Cryptoteuthis
- Conservation status: Data Deficient (IUCN 3.1)

Scientific classification
- Kingdom: Animalia
- Phylum: Mollusca
- Class: Cephalopoda
- Order: Octopoda
- Family: Grimpoteuthidae
- Genus: Cryptoteuthis Collins, 2004
- Species: C. brevibracchiata
- Binomial name: Cryptoteuthis brevibracchiata Collins, 2005

= Cryptoteuthis =

- Genus: Cryptoteuthis
- Species: brevibracchiata
- Authority: Collins, 2005
- Conservation status: DD
- Parent authority: Collins, 2004

Genus of octopuses

Cryptoteuthis brevibracchiata, the short-arm flapjack octopod, is a deepwater species of octopod. It is the only species in the monotypic genus Cryptoteuthis one of the cirrate octopuses of the family Grimpoteuthidae, the umbrella octopuses. It is known from a single specimen which was collected in the northeastern Atlantic Ocean. It has characteristics which are shared with two other genera, Opisthoteuthis and Grimpoteuthis, but is sufficiently distinctive from either of these to warrant the erection of a new genus.

==Description==
Cryptoteuthis brevibracchiata is a bell-shaped octopus with a semi-gelatinous, semi-transparent body, except for the dark tips of the oral web and the tips of the fins. The fins are small and round, and their length is equal to half the width of the head. It has short arms, each with a single row of small, broad suckers and with a double row of cirri which are of moderate length, with each cirrus just longer than the diameter of the suckers. The longest arm has 48 suckers and the web is around half the length of the arms. The eyes are laterally positioned and the optic nerve passes through the white body in a single bundle. There are no posterior salivary glands, radula or ink sac. The digestive gland is entire. It has a simple U-shaped shell. The gills have 7 primary lamellae. The mantle length 35 mm and the total length is 121mm.

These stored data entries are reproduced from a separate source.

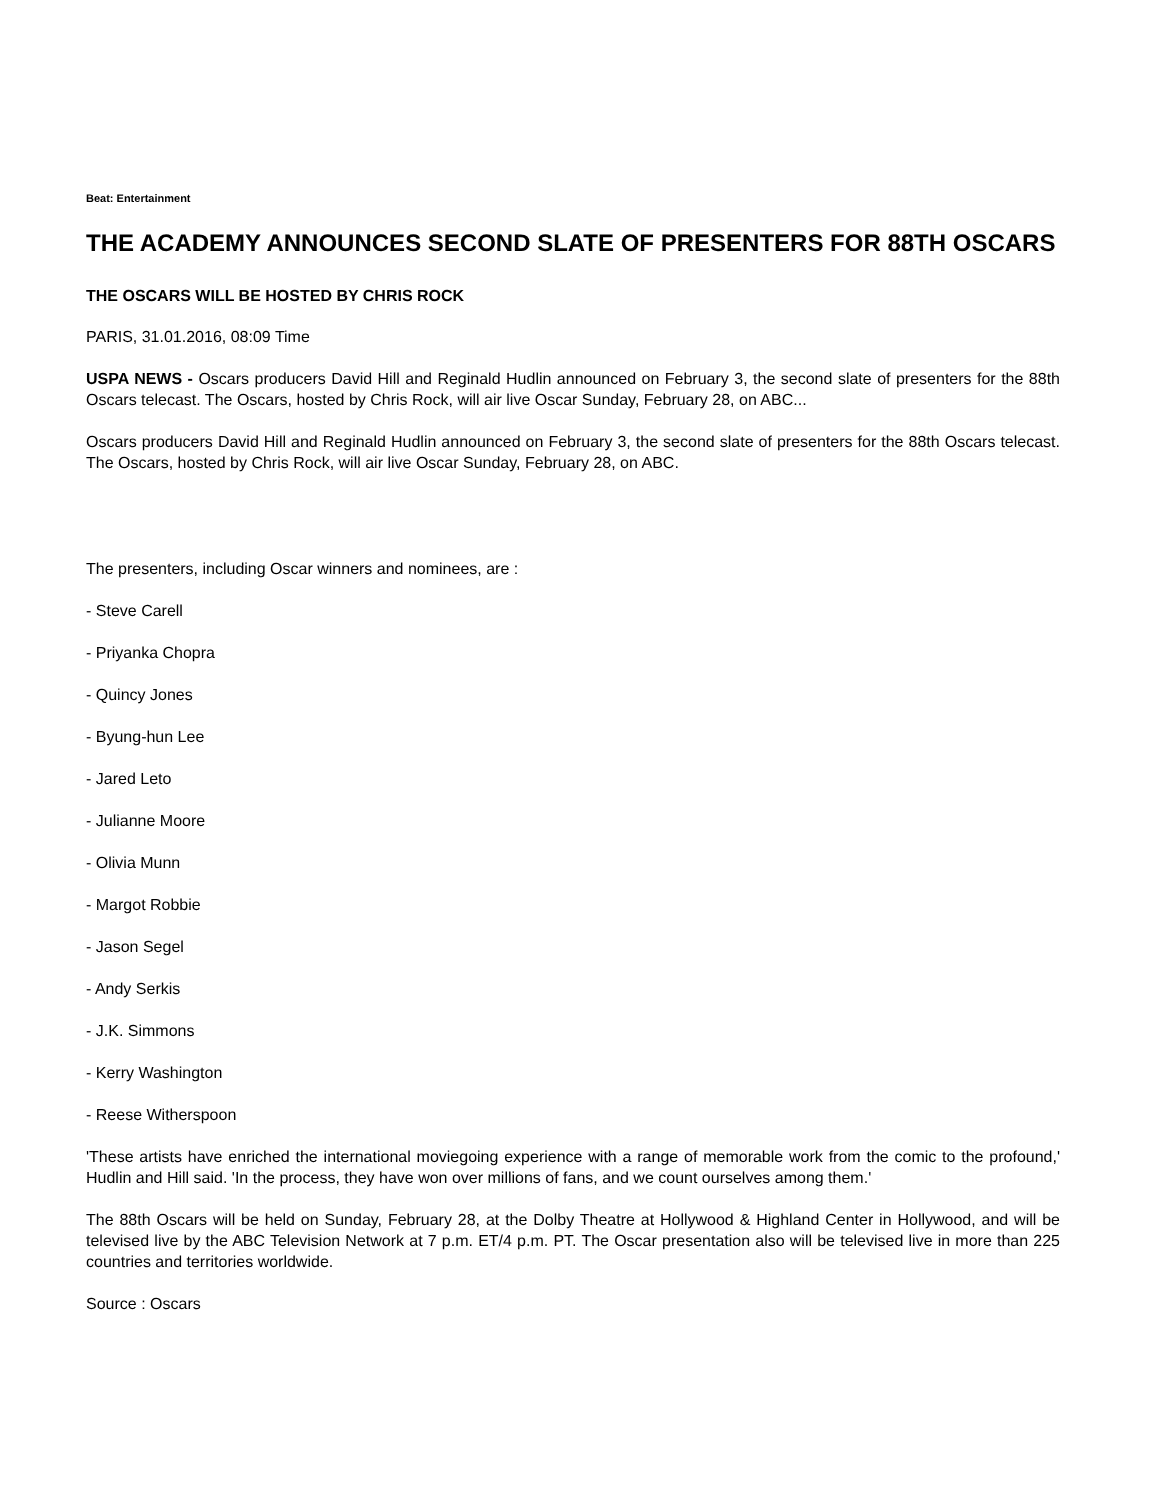Beat: Entertainment
THE ACADEMY ANNOUNCES SECOND SLATE OF PRESENTERS FOR 88TH OSCARS
THE OSCARS WILL BE HOSTED BY CHRIS ROCK
PARIS, 31.01.2016, 08:09 Time
USPA NEWS - Oscars producers David Hill and Reginald Hudlin announced on February 3, the second slate of presenters for the 88th Oscars telecast. The Oscars, hosted by Chris Rock, will air live Oscar Sunday, February 28, on ABC...
Oscars producers David Hill and Reginald Hudlin announced on February 3, the second slate of presenters for the 88th Oscars telecast. The Oscars, hosted by Chris Rock, will air live Oscar Sunday, February 28, on ABC.
The presenters, including Oscar winners and nominees, are :
- Steve Carell
- Priyanka Chopra
- Quincy Jones
- Byung-hun Lee
- Jared Leto
- Julianne Moore
- Olivia Munn
- Margot Robbie
- Jason Segel
- Andy Serkis
- J.K. Simmons
- Kerry Washington
- Reese Witherspoon
'These artists have enriched the international moviegoing experience with a range of memorable work from the comic to the profound,' Hudlin and Hill said. 'In the process, they have won over millions of fans, and we count ourselves among them.'
The 88th Oscars will be held on Sunday, February 28, at the Dolby Theatre at Hollywood & Highland Center in Hollywood, and will be televised live by the ABC Television Network at 7 p.m. ET/4 p.m. PT. The Oscar presentation also will be televised live in more than 225 countries and territories worldwide.
Source : Oscars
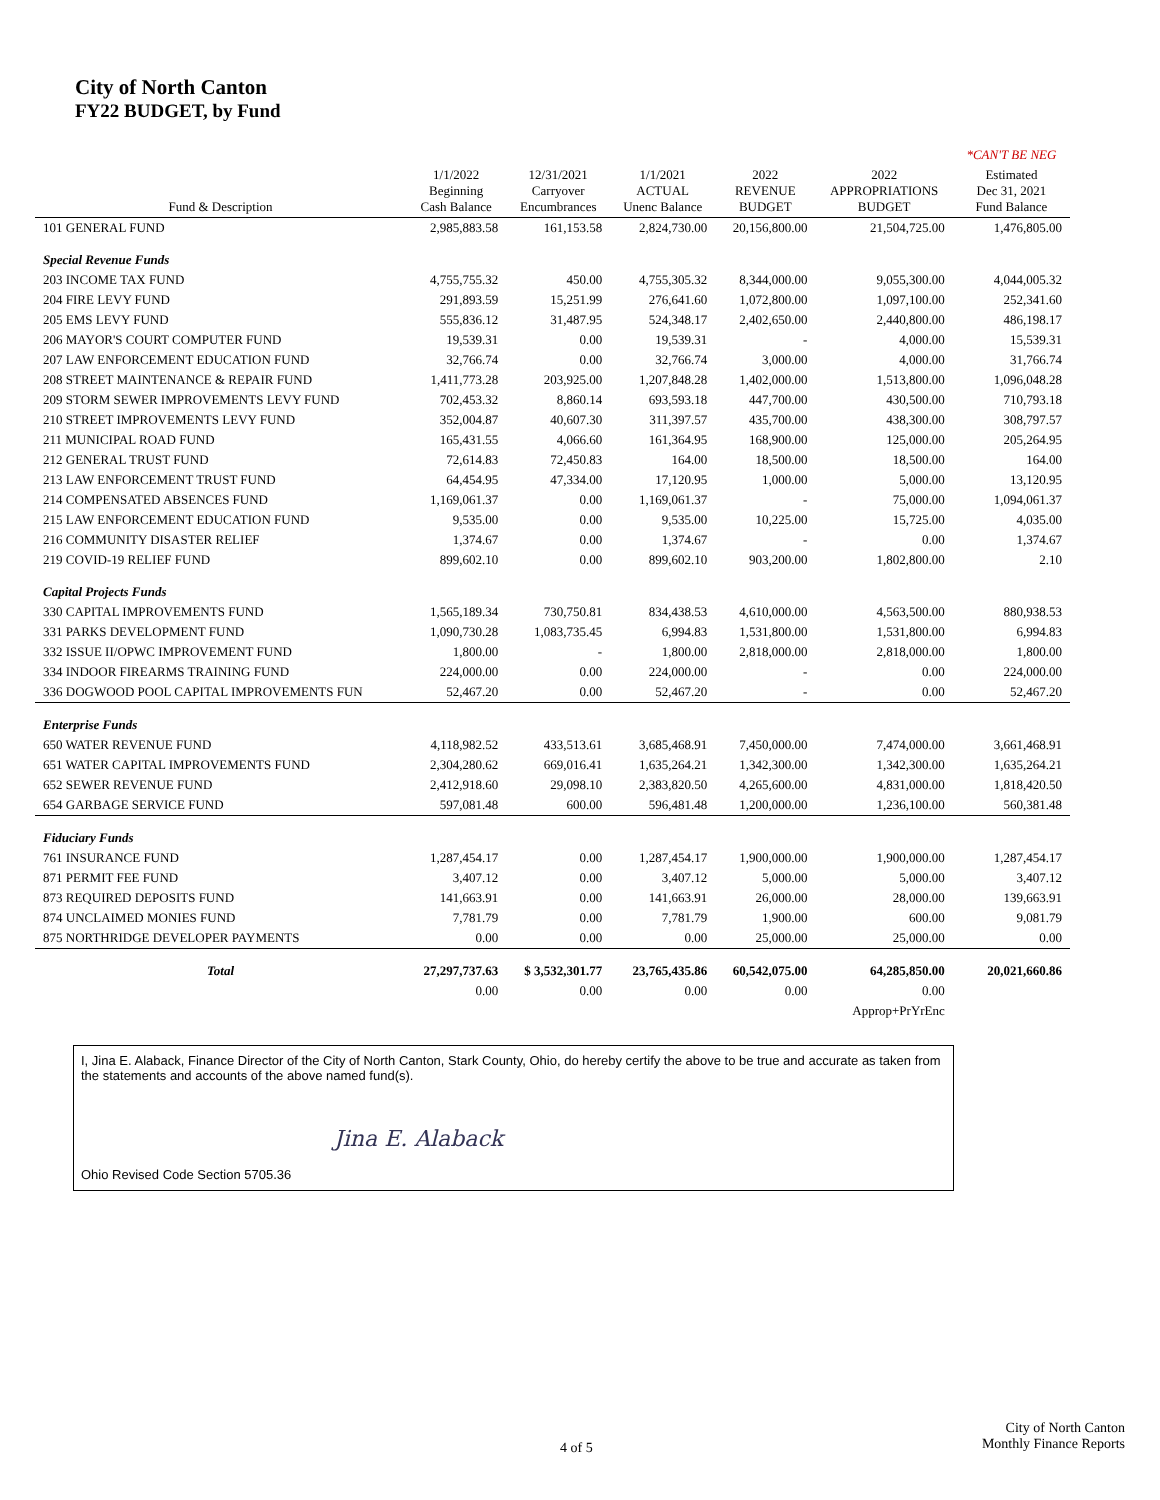City of North Canton
FY22 BUDGET, by Fund
| | | | | | | *CAN'T BE NEG |
| --- | --- | --- | --- | --- | --- | --- |
| Fund & Description | 1/1/2022 Beginning Cash Balance | 12/31/2021 Carryover Encumbrances | 1/1/2021 ACTUAL Unenc Balance | 2022 REVENUE BUDGET | 2022 APPROPRIATIONS BUDGET | Estimated Dec 31, 2021 Fund Balance |
| 101 GENERAL FUND | 2,985,883.58 | 161,153.58 | 2,824,730.00 | 20,156,800.00 | 21,504,725.00 | 1,476,805.00 |
| Special Revenue Funds | | | | | | |
| 203 INCOME TAX FUND | 4,755,755.32 | 450.00 | 4,755,305.32 | 8,344,000.00 | 9,055,300.00 | 4,044,005.32 |
| 204 FIRE LEVY FUND | 291,893.59 | 15,251.99 | 276,641.60 | 1,072,800.00 | 1,097,100.00 | 252,341.60 |
| 205 EMS LEVY FUND | 555,836.12 | 31,487.95 | 524,348.17 | 2,402,650.00 | 2,440,800.00 | 486,198.17 |
| 206 MAYOR'S COURT COMPUTER FUND | 19,539.31 | 0.00 | 19,539.31 | - | 4,000.00 | 15,539.31 |
| 207 LAW ENFORCEMENT EDUCATION FUND | 32,766.74 | 0.00 | 32,766.74 | 3,000.00 | 4,000.00 | 31,766.74 |
| 208 STREET MAINTENANCE & REPAIR FUND | 1,411,773.28 | 203,925.00 | 1,207,848.28 | 1,402,000.00 | 1,513,800.00 | 1,096,048.28 |
| 209 STORM SEWER IMPROVEMENTS LEVY FUND | 702,453.32 | 8,860.14 | 693,593.18 | 447,700.00 | 430,500.00 | 710,793.18 |
| 210 STREET IMPROVEMENTS LEVY FUND | 352,004.87 | 40,607.30 | 311,397.57 | 435,700.00 | 438,300.00 | 308,797.57 |
| 211 MUNICIPAL ROAD FUND | 165,431.55 | 4,066.60 | 161,364.95 | 168,900.00 | 125,000.00 | 205,264.95 |
| 212 GENERAL TRUST FUND | 72,614.83 | 72,450.83 | 164.00 | 18,500.00 | 18,500.00 | 164.00 |
| 213 LAW ENFORCEMENT TRUST FUND | 64,454.95 | 47,334.00 | 17,120.95 | 1,000.00 | 5,000.00 | 13,120.95 |
| 214 COMPENSATED ABSENCES FUND | 1,169,061.37 | 0.00 | 1,169,061.37 | - | 75,000.00 | 1,094,061.37 |
| 215 LAW ENFORCEMENT EDUCATION FUND | 9,535.00 | 0.00 | 9,535.00 | 10,225.00 | 15,725.00 | 4,035.00 |
| 216 COMMUNITY DISASTER RELIEF | 1,374.67 | 0.00 | 1,374.67 | - | 0.00 | 1,374.67 |
| 219 COVID-19 RELIEF FUND | 899,602.10 | 0.00 | 899,602.10 | 903,200.00 | 1,802,800.00 | 2.10 |
| Capital Projects Funds | | | | | | |
| 330 CAPITAL IMPROVEMENTS FUND | 1,565,189.34 | 730,750.81 | 834,438.53 | 4,610,000.00 | 4,563,500.00 | 880,938.53 |
| 331 PARKS DEVELOPMENT FUND | 1,090,730.28 | 1,083,735.45 | 6,994.83 | 1,531,800.00 | 1,531,800.00 | 6,994.83 |
| 332 ISSUE II/OPWC IMPROVEMENT FUND | 1,800.00 | - | 1,800.00 | 2,818,000.00 | 2,818,000.00 | 1,800.00 |
| 334 INDOOR FIREARMS TRAINING FUND | 224,000.00 | 0.00 | 224,000.00 | - | 0.00 | 224,000.00 |
| 336 DOGWOOD POOL CAPITAL IMPROVEMENTS FUN | 52,467.20 | 0.00 | 52,467.20 | - | 0.00 | 52,467.20 |
| Enterprise Funds | | | | | | |
| 650 WATER REVENUE FUND | 4,118,982.52 | 433,513.61 | 3,685,468.91 | 7,450,000.00 | 7,474,000.00 | 3,661,468.91 |
| 651 WATER CAPITAL IMPROVEMENTS FUND | 2,304,280.62 | 669,016.41 | 1,635,264.21 | 1,342,300.00 | 1,342,300.00 | 1,635,264.21 |
| 652 SEWER REVENUE FUND | 2,412,918.60 | 29,098.10 | 2,383,820.50 | 4,265,600.00 | 4,831,000.00 | 1,818,420.50 |
| 654 GARBAGE SERVICE FUND | 597,081.48 | 600.00 | 596,481.48 | 1,200,000.00 | 1,236,100.00 | 560,381.48 |
| Fiduciary Funds | | | | | | |
| 761 INSURANCE FUND | 1,287,454.17 | 0.00 | 1,287,454.17 | 1,900,000.00 | 1,900,000.00 | 1,287,454.17 |
| 871 PERMIT FEE FUND | 3,407.12 | 0.00 | 3,407.12 | 5,000.00 | 5,000.00 | 3,407.12 |
| 873 REQUIRED DEPOSITS FUND | 141,663.91 | 0.00 | 141,663.91 | 26,000.00 | 28,000.00 | 139,663.91 |
| 874 UNCLAIMED MONIES FUND | 7,781.79 | 0.00 | 7,781.79 | 1,900.00 | 600.00 | 9,081.79 |
| 875 NORTHRIDGE DEVELOPER PAYMENTS | 0.00 | 0.00 | 0.00 | 25,000.00 | 25,000.00 | 0.00 |
| Total | 27,297,737.63 | $ 3,532,301.77 | 23,765,435.86 | 60,542,075.00 | 64,285,850.00 | 20,021,660.86 |
| | 0.00 | 0.00 | 0.00 | 0.00 | 0.00 | |
| | | | | | Approp+PrYrEnc | |
I, Jina E. Alaback, Finance Director of the City of North Canton, Stark County, Ohio, do hereby certify the above to be true and accurate as taken from the statements and accounts of the above named fund(s).
Jina E. Alaback
Ohio Revised Code Section 5705.36
4 of 5
City of North Canton
Monthly Finance Reports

==Distribution and habitat==
Cryptoteuthis brevibracchiata was described from a single specimen, an immature female, collected in the northeastern Atlantic Ocean near the Porcupine Seabight at 49°54 N, 12°21 W from a depth of between 2,274 and 2,300m, south west of Ireland. The habitat is unknown but this species is unlikely to be demersal and it shows adaptations which suggest that it may be a benthic species which a preference for soft substrates, like some related taxa, such as Grimpoteuthis.